● Problem to solve
Would you please repeat exactly the entries below, starting at the line with "Bill Browne: A" and ending at the line with "darted out to", and nothing outside that range? Leave out the pictures.

........

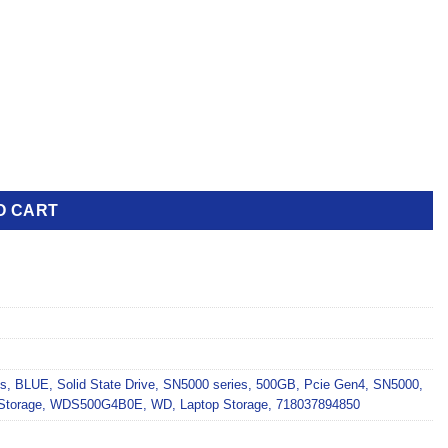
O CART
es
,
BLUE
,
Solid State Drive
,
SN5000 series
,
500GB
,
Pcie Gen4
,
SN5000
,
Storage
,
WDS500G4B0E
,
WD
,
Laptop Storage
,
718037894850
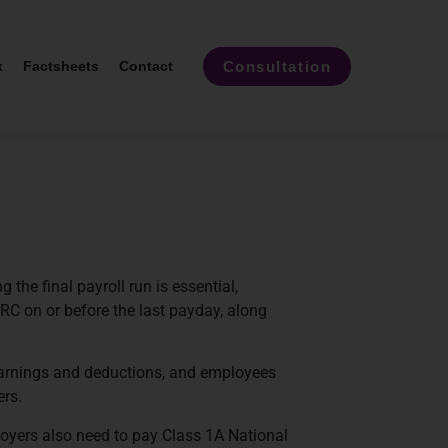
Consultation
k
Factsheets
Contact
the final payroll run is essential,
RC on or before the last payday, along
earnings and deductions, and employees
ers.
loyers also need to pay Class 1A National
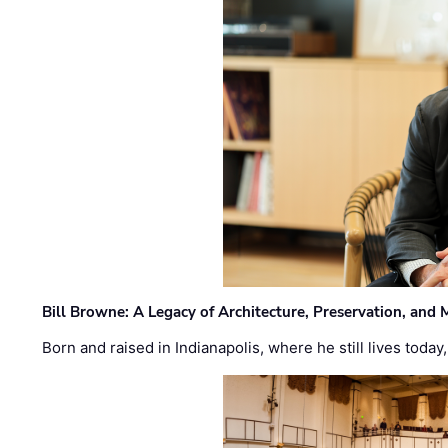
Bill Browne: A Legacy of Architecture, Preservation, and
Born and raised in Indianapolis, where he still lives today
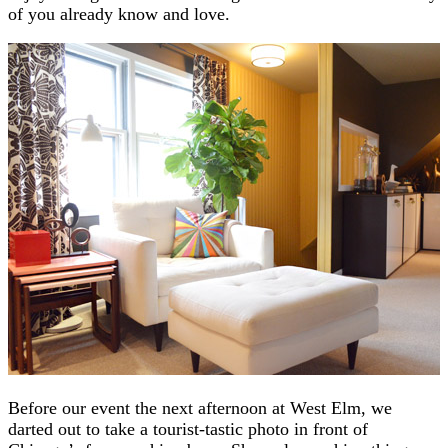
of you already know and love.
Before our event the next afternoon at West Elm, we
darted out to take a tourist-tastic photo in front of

........

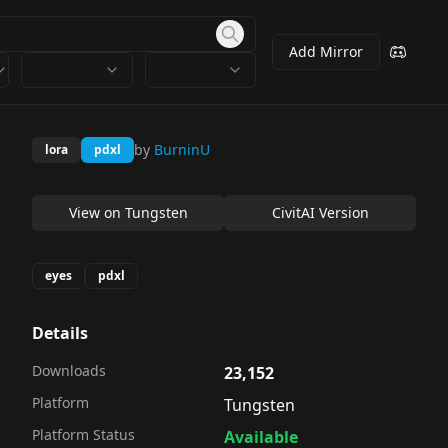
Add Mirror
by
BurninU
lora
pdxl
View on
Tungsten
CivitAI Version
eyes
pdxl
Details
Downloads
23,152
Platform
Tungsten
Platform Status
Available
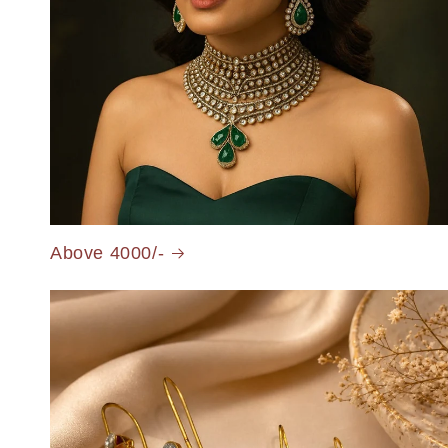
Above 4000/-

........

● Finished exercise
Bill Browne: A Legacy of Architecture, Preservation, and
Born and raised in Indianapolis, where he still lives today
of you already know and love.
Before our event the next afternoon at West Elm, we
darted out to take a tourist-tastic photo in front of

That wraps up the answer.